Computational Tools for the Simulation and Analysis of Spike Trains

Author: Afable, JV.
Supervisor: Marriott, P.

This paper presents a set of tools and a workflow for replicating and modifying a spiking neural network simulation of the olfactory bulb using NEURON. Key concepts in computational neuroscience are first reviewed, including spike trains, neuron models, network architectures, and the biological circuitry of the olfactory bulb. The process of replicating an existing olfactory bulb simulation study is then described in detail. Modifications to the model are explored, investigating the effects of changing the random seed and adjusting mitral-granule cell network connectivity. Results demonstrate consistent network behavior across seeds, but a strong dependence of mitral and granule cell spiking activity on connectivity between these populations. The computational workflow establishes a framework for replicating and extending published neural simulations.

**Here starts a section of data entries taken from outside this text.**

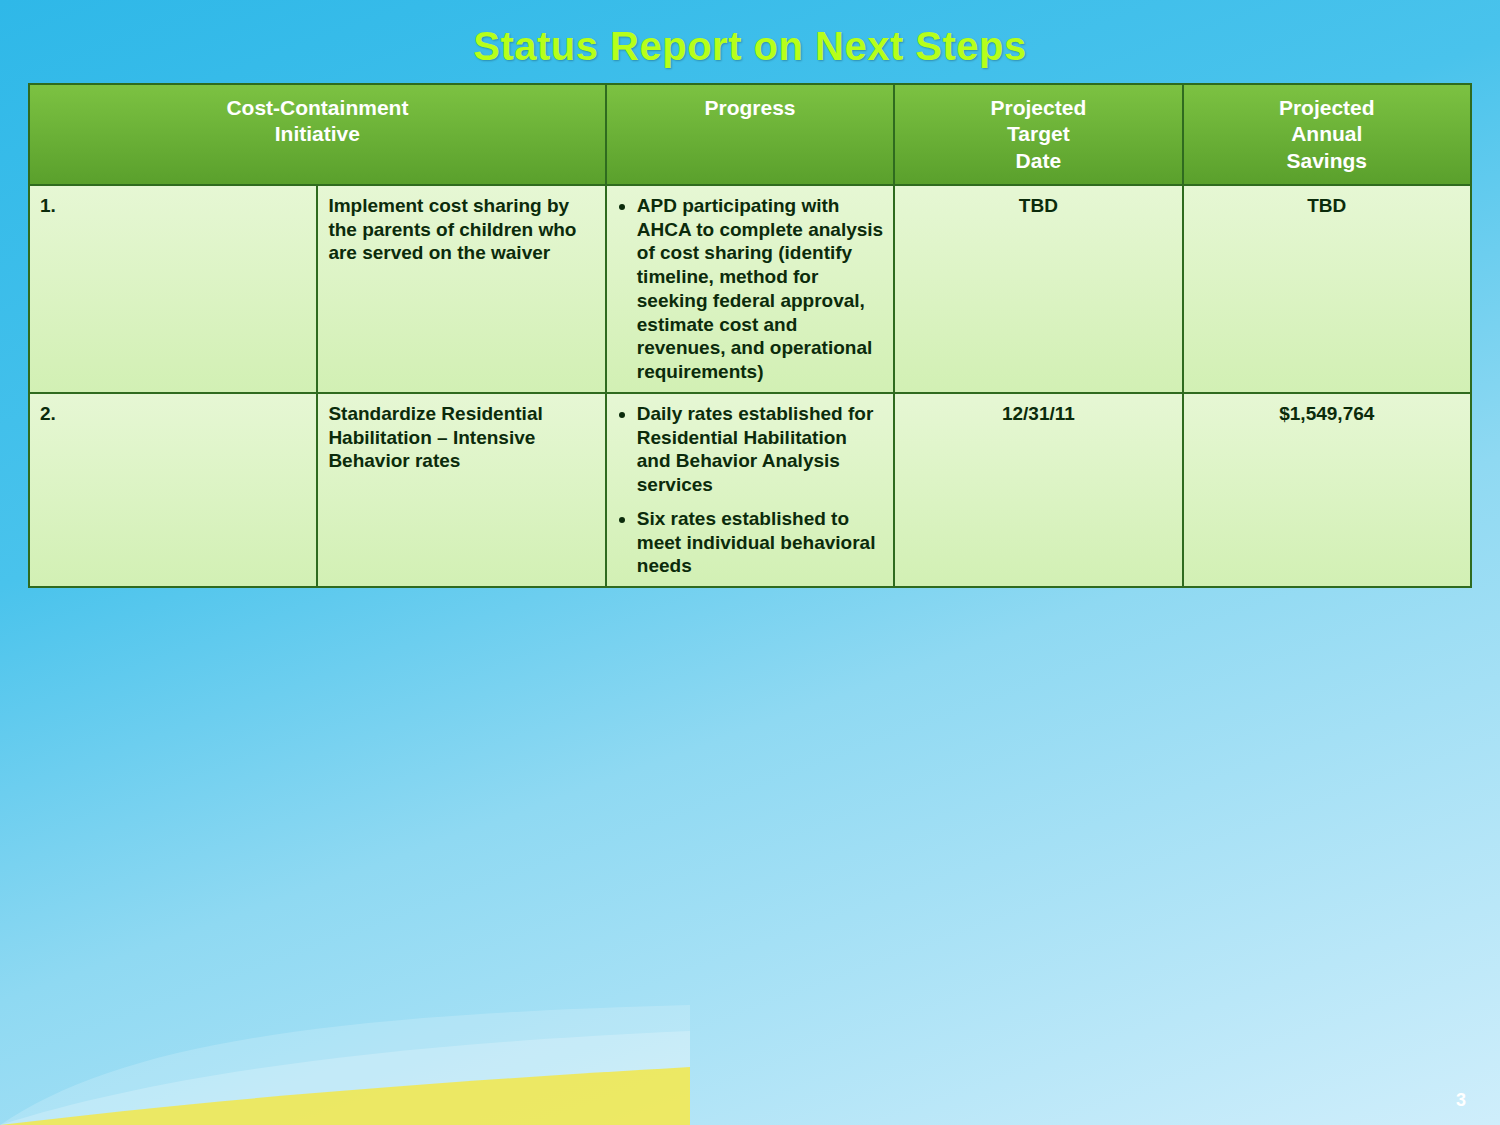Status Report on Next Steps
| Cost-Containment Initiative | Progress | Projected Target Date | Projected Annual Savings |
| --- | --- | --- | --- |
| 1. | Implement cost sharing by the parents of children who are served on the waiver | APD participating with AHCA to complete analysis of cost sharing (identify timeline, method for seeking federal approval, estimate cost and revenues, and operational requirements) | TBD | TBD |
| 2. | Standardize Residential Habilitation – Intensive Behavior rates | Daily rates established for Residential Habilitation and Behavior Analysis services Six rates established to meet individual behavioral needs | 12/31/11 | $1,549,764 |
3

Developments in Neural Simulators in Computational Neuroscience

Author: Ladtchenko, V.
Supervisor: Marriott, P.

In this paper we will look at how In Silico studies have allowed scientists to minimize invasive procedures such as those required in neuroscience research. We will discuss simulation as an alternative and look into the inner workings of a simplified version of a modern simulator. Then we will discuss the mathematical modeling commonly used in simulators. We will look at deterministic and stochastic models, which are two ways of modeling brain neural networks. Next, we will look at simulators in detail and discuss their advantages and disadvantages. We will in particular focus on NEURON because it is the most popular simulator, and then on BrainPy which is a recent development. Finally, we will perform experiments on the NEURON and BrainPy simulators and find that we can (1) run the same model in BrainPy for 10,000 neurons in under 1 second, which runs in 1 minute for 1,000 neurons in NEURON, signifying a 600 times speed-up. (2) we will also show that we can run a simulation with up to 50,000,000 neurons using BrainPy, which we cannot do in NEURON.

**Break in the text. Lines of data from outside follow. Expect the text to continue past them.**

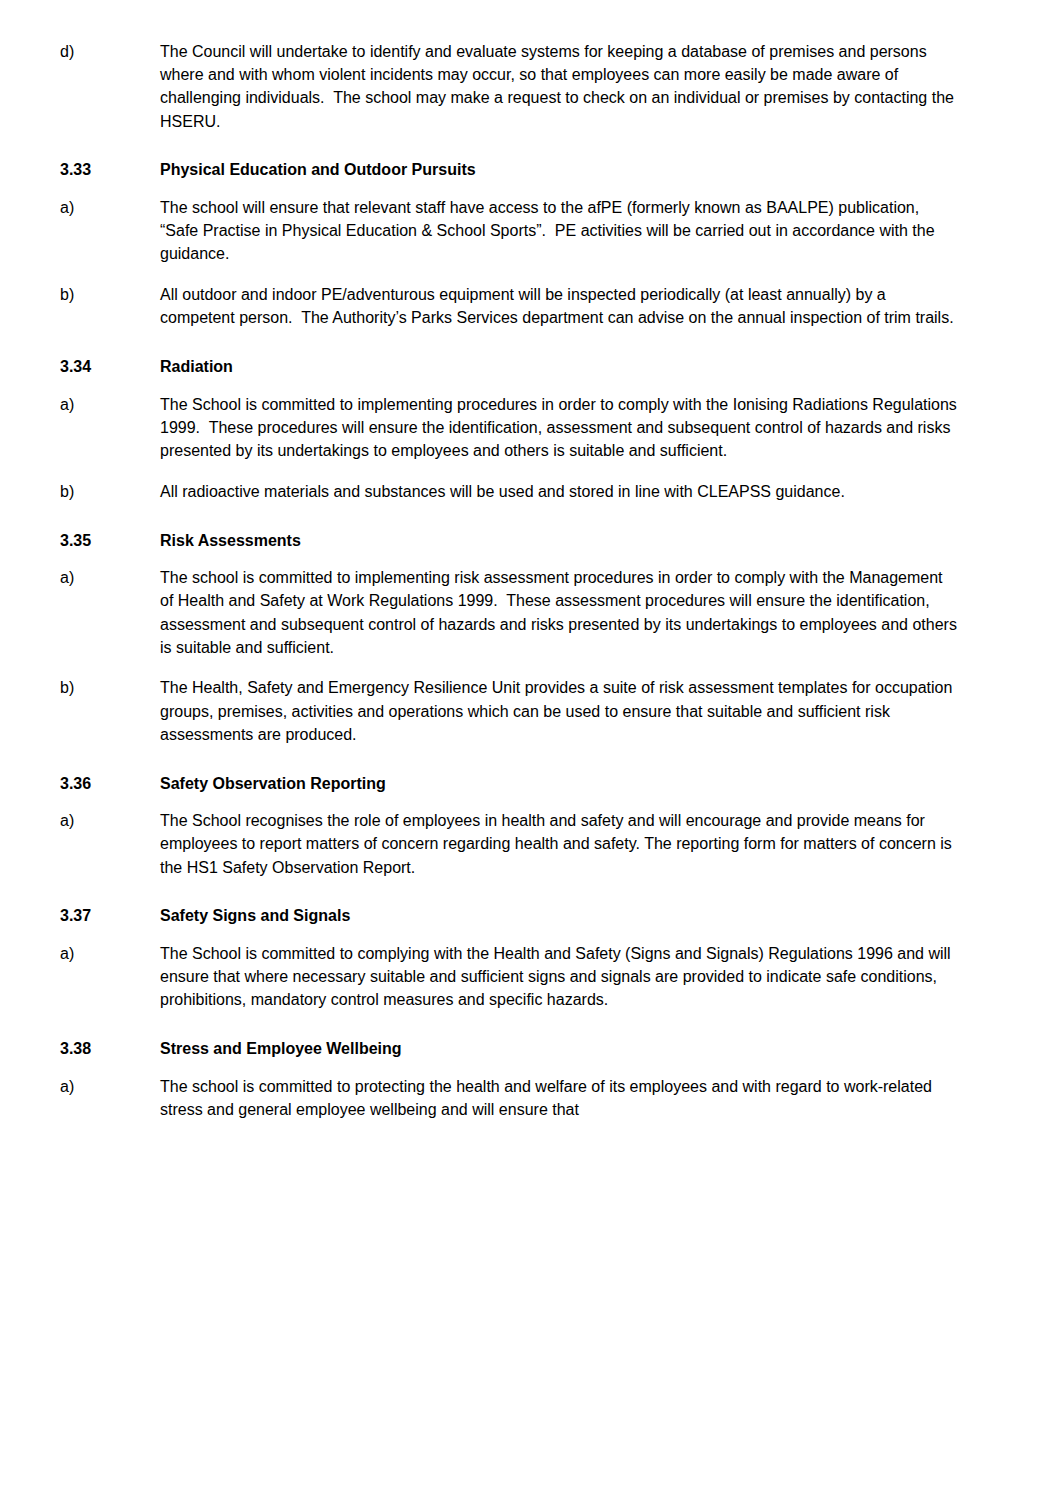d)
The Council will undertake to identify and evaluate systems for keeping a database of premises and persons where and with whom violent incidents may occur, so that employees can more easily be made aware of challenging individuals. The school may make a request to check on an individual or premises by contacting the HSERU.
3.33 Physical Education and Outdoor Pursuits
a)
The school will ensure that relevant staff have access to the afPE (formerly known as BAALPE) publication, “Safe Practise in Physical Education & School Sports”. PE activities will be carried out in accordance with the guidance.
b)
All outdoor and indoor PE/adventurous equipment will be inspected periodically (at least annually) by a competent person. The Authority’s Parks Services department can advise on the annual inspection of trim trails.
3.34 Radiation
a)
The School is committed to implementing procedures in order to comply with the Ionising Radiations Regulations 1999. These procedures will ensure the identification, assessment and subsequent control of hazards and risks presented by its undertakings to employees and others is suitable and sufficient.
b)
All radioactive materials and substances will be used and stored in line with CLEAPSS guidance.
3.35 Risk Assessments
a)
The school is committed to implementing risk assessment procedures in order to comply with the Management of Health and Safety at Work Regulations 1999. These assessment procedures will ensure the identification, assessment and subsequent control of hazards and risks presented by its undertakings to employees and others is suitable and sufficient.
b)
The Health, Safety and Emergency Resilience Unit provides a suite of risk assessment templates for occupation groups, premises, activities and operations which can be used to ensure that suitable and sufficient risk assessments are produced.
3.36 Safety Observation Reporting
a)
The School recognises the role of employees in health and safety and will encourage and provide means for employees to report matters of concern regarding health and safety. The reporting form for matters of concern is the HS1 Safety Observation Report.
3.37 Safety Signs and Signals
a)
The School is committed to complying with the Health and Safety (Signs and Signals) Regulations 1996 and will ensure that where necessary suitable and sufficient signs and signals are provided to indicate safe conditions, prohibitions, mandatory control measures and specific hazards.
3.38 Stress and Employee Wellbeing
a)
The school is committed to protecting the health and welfare of its employees and with regard to work-related stress and general employee wellbeing and will ensure that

Unveiling pitfalls and exploring alternatives in the use of pilot studies for sample size estimation

Author: Ji, C.
Supervisor: Zhu, Y.

Pilot studies are used to estimate effect sizes, which in turn are used in power calculations to determine the sample size needed for the main study to achieve a prespecified power and significance level. In this paper we explore the pitfalls of using small pilot studies to perform these estimates. Additionally, we examine three alternatives to determine a sufficient sample size needed for the main study, the corridor of stability, which utilizes bootstrapping to determine a sample size at which the estimate of the effect size will become stable, as well as two Bayesian metrics, the average coverage criterion, and the average length criterion, which involve controlling statistics based on the posterior distribution of the effect size. All three of these metrics are more robust than current methods to determine sample sizes and effect sizes from small pilot studies. Both Bayesian metrics are unaffected by sample size, and hence may be able to bypass the need for pilot studies altogether.